# Weird Gecko...



## CrystalMoon (Jul 30, 2011)

This is a Gecko I used to rescue in the Gulf while I was there....


How cool is his tail? 

Crystal


----------



## GeckPhotographer (Jul 30, 2011)

Haha awesome. There is a Robust Velvet at my place that has a tail split but it is 2mm at most, that ones is huge.


----------



## richoman_3 (Jul 30, 2011)

huh thats cool,
its an asian house gecko btw


----------



## bucket (Jul 30, 2011)

with the asian house gecko's are there the ones that bark


----------



## vampstorso (Jul 30, 2011)

^ they're the kinda pale pinkish ones all over Brissie (and other places I'm sure, but that's where I've seen them), and yeah they bark...sorta a weird clicking sound


----------



## GeckPhotographer (Jul 30, 2011)

That could be a Gehyra.


----------



## c.bleasdale14 (Jul 30, 2011)

im pretty shure its a detla of some kind. but its not a asain house gecko.clay


----------



## CrystalMoon (Jul 30, 2011)

I am no expert at Gecks but I would be very surprised if it were an Asian geck cause of how isolated we were
C


----------



## Smithers (Jul 30, 2011)

It's a Split-Tailed Gecko  Kool find Crystal


----------



## Rocket (Jul 30, 2011)

I agree with GeckPhotographer, I'd be putting my money on that it is a Gehyra spp. based on that photograph.


----------



## Reptile_Maniac (Jul 30, 2011)

Seems like a asian house gecko


----------



## GeckPhotographer (Jul 30, 2011)

Why do I feel like AHG are becoming the new keelbacks?


----------



## GeckoJosh (Jul 30, 2011)

Looks like a Gehyra, maybe australis?


----------



## dylan-rocks (Jul 30, 2011)

my friend had one of those, different species tho and he sold it for $120


----------



## Treknotechelaps (Jul 30, 2011)

Cool find! 
Definately a Gehyra of some sp, Asian House Geckos have small bumps along their tail, and usually a bit more slender in build.
Years back i found a Marbled Gecko in my backyard that had three tails in one, unfortunately no decent photograph.


----------



## Renenet (Jul 30, 2011)

It's a mermaid gecko.


----------



## Rocket (Jul 31, 2011)

GeckPhotographer said:


> Why do I feel like AHG are becoming the new keelbacks?

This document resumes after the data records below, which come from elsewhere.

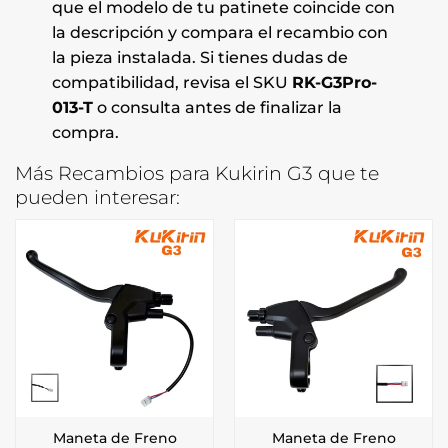
que el modelo de tu patinete coincide con
la descripción y compara el recambio con
la pieza instalada. Si tienes dudas de
compatibilidad, revisa el SKU
RK-G3Pro-
013-T
o consulta antes de finalizar la
compra.
Más Recambios para Kukirin G3 que te
pueden interesar:
Maneta de Freno
Maneta de Freno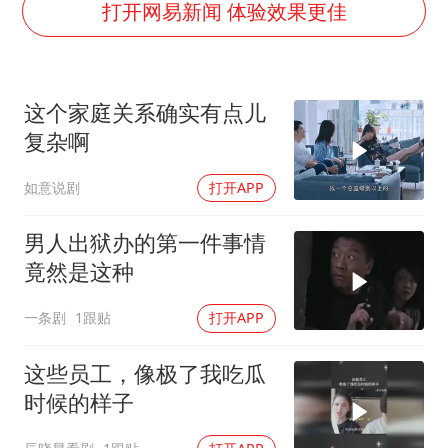
台州《告全体市民书》：非必要不外出
打开网易新闻 体验效果更佳
胡彦斌获《歌手2026》歌王
宇树王兴兴被问了360多个问题
这个家庭关系确实有点儿
微信新功能：你可以“撤回”你的撤回
复杂啊
视频丨森林温泉、油菜花海、丹崖碧水……解锁各地夏日限定体验
如意说剧
打开APP
四川宜宾地震网友称睡觉被摇醒
夯实基础开新局
男人出狱办的第一件事情
竟然是这种
一条剧
1跟贴
打开APP
这些员工，像极了我吃瓜
时候的样子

I agree, all the experts and their dogs are willing to jump in these days yelling 'AHG!' at any long-tailed climbing species that shows up.


----------



## dihsmaj (Jul 31, 2011)

Mate thats deffantly an AHG.


----------



## GeckoJosh (Jul 31, 2011)

Snakeluvver3 said:


> Mate thats deffantly an AHG.


Maybe you should work on your spelling as well as your ID skills


----------



## GeckPhotographer (Jul 31, 2011)

> Mate thats deffantly an AHG.



Nah mate you missed the loreal scale, it's a keelback.


----------



## notechistiger (Jul 31, 2011)

People can't comment on whether it's a AHG cause it's tail has been regenerated (therefore it won't have spikes along the edges) and you can't see if the toes closest to the gecko have claws (thereby confirmed a Gehyra).

A lot of geckos become become pale pinkish at night also, so you can't tell if its an AHG based on that either.


----------



## GeckoJosh (Jul 31, 2011)

notechistiger said:


> People can't comment on whether it's a AHG cause it's tail has been regenerated (therefore it won't have spikes along the edges) and you can't see if the toes closest to the gecko have claws (thereby confirmed a Gehyra).
> 
> A lot of geckos become become pale pinkish at night also, so you can't tell if its an AHG based on that either.



If you look at the shape of the toes you can see they have the typical skinny toes and round pads of a Gehyra where as AHG's are more "evenly proportioned" if that makes sense


----------



## notechistiger (Aug 1, 2011)

I agree. I just meant you can't tell it's an AHG by those things =)


----------



## dihsmaj (Aug 2, 2011)

Goldmember said:


> Maybe you should work on your spelling as well as your ID skills


It's a joke.


----------



## GeckoJosh (Aug 2, 2011)

Snakeluvver3 said:


> It's a joke.


Yeah I know they are, don't worry with practise you may get better


----------



## Kimberlyann (Aug 2, 2011)

Its definantly a whiteish purple gecko in my eyes haha


----------